Required action:
Exact copy without images: repeat every entry as written.

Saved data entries

-------

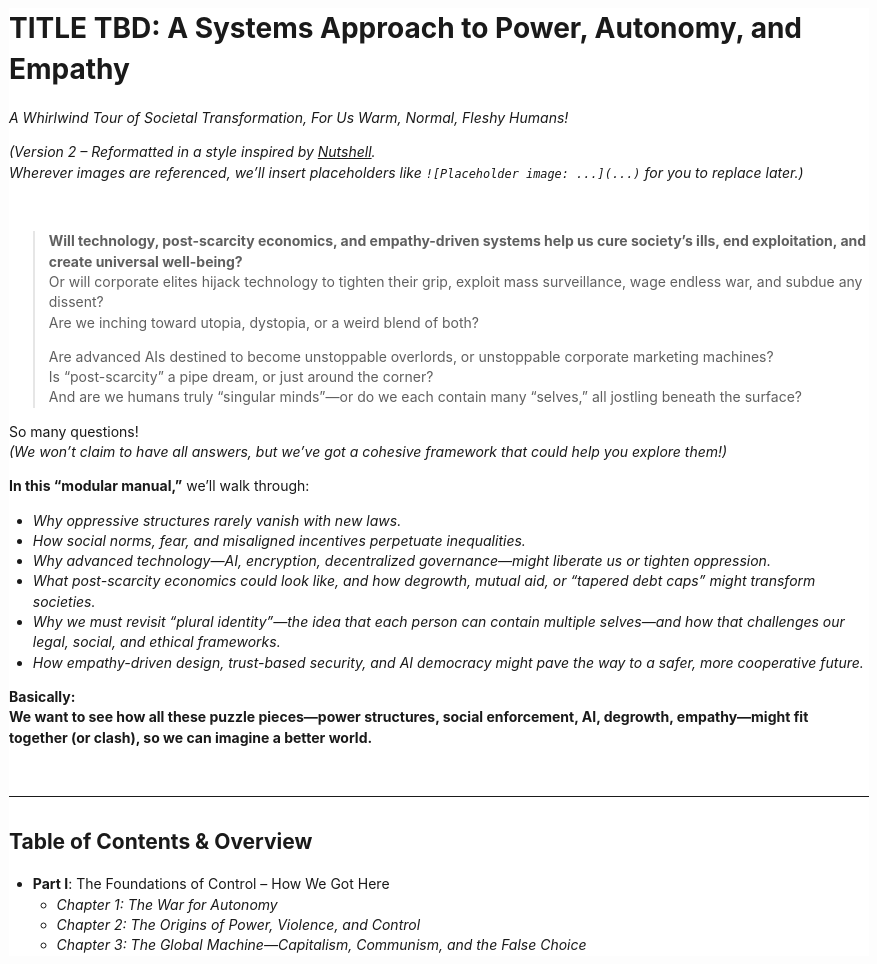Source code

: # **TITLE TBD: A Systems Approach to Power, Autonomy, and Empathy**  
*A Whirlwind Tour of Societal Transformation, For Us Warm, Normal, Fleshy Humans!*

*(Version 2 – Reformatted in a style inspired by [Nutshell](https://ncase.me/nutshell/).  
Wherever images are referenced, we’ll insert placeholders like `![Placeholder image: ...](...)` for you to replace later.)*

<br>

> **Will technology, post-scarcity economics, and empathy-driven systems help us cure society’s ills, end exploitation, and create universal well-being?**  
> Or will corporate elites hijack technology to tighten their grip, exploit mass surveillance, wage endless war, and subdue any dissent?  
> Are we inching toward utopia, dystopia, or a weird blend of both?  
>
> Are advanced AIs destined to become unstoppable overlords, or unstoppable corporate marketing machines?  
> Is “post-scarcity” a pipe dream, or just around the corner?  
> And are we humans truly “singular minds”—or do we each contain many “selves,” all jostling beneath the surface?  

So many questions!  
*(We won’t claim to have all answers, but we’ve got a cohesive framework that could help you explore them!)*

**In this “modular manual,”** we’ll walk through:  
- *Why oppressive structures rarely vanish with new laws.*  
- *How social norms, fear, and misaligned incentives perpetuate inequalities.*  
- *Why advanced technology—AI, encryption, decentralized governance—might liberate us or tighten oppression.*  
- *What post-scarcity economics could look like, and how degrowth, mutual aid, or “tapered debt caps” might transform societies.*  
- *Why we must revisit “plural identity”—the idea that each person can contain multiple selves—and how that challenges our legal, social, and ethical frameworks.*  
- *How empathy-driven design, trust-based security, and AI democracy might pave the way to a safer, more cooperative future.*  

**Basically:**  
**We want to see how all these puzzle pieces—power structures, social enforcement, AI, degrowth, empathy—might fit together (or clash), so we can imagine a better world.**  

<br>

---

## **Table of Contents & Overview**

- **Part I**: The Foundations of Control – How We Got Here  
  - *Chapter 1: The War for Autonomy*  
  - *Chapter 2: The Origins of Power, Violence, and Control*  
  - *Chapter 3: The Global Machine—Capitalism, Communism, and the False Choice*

-------

Reply to the task:
Source code

: # **TITLE TBD: A Systems Approach to Power, Autonomy, and Empathy**  
*A Whirlwind Tour of Societal Transformation, For Us Warm, Normal, Fleshy Humans!*

*(Version 2 – Reformatted in a style inspired by [Nutshell](https://ncase.me/nutshell/).  
Wherever images are referenced, we’ll insert placeholders like `![Placeholder image: ...](...)` for you to replace later.)*

<br>

> **Will technology, post-scarcity economics, and empathy-driven systems help us cure society’s ills, end exploitation, and create universal well-being?**  
> Or will corporate elites hijack technology to tighten their grip, exploit mass surveillance, wage endless war, and subdue any dissent?  
> Are we inching toward utopia, dystopia, or a weird blend of both?  
>
> Are advanced AIs destined to become unstoppable overlords, or unstoppable corporate marketing machines?  
> Is “post-scarcity” a pipe dream, or just around the corner?  
> And are we humans truly “singular minds”—or do we each contain many “selves,” all jostling beneath the surface?  

So many questions!  
*(We won’t claim to have all answers, but we’ve got a cohesive framework that could help you explore them!)*

**In this “modular manual,”** we’ll walk through:  
- *Why oppressive structures rarely vanish with new laws.*  
- *How social norms, fear, and misaligned incentives perpetuate inequalities.*  
- *Why advanced technology—AI, encryption, decentralized governance—might liberate us or tighten oppression.*  
- *What post-scarcity economics could look like, and how degrowth, mutual aid, or “tapered debt caps” might transform societies.*  
- *Why we must revisit “plural identity”—the idea that each person can contain multiple selves—and how that challenges our legal, social, and ethical frameworks.*  
- *How empathy-driven design, trust-based security, and AI democracy might pave the way to a safer, more cooperative future.*  

**Basically:**  
**We want to see how all these puzzle pieces—power structures, social enforcement, AI, degrowth, empathy—might fit together (or clash), so we can imagine a better world.**  

<br>

---

## **Table of Contents & Overview**

- **Part I**: The Foundations of Control – How We Got Here  
  - *Chapter 1: The War for Autonomy*  
  - *Chapter 2: The Origins of Power, Violence, and Control*  
  - *Chapter 3: The Global Machine—Capitalism, Communism, and the False Choice*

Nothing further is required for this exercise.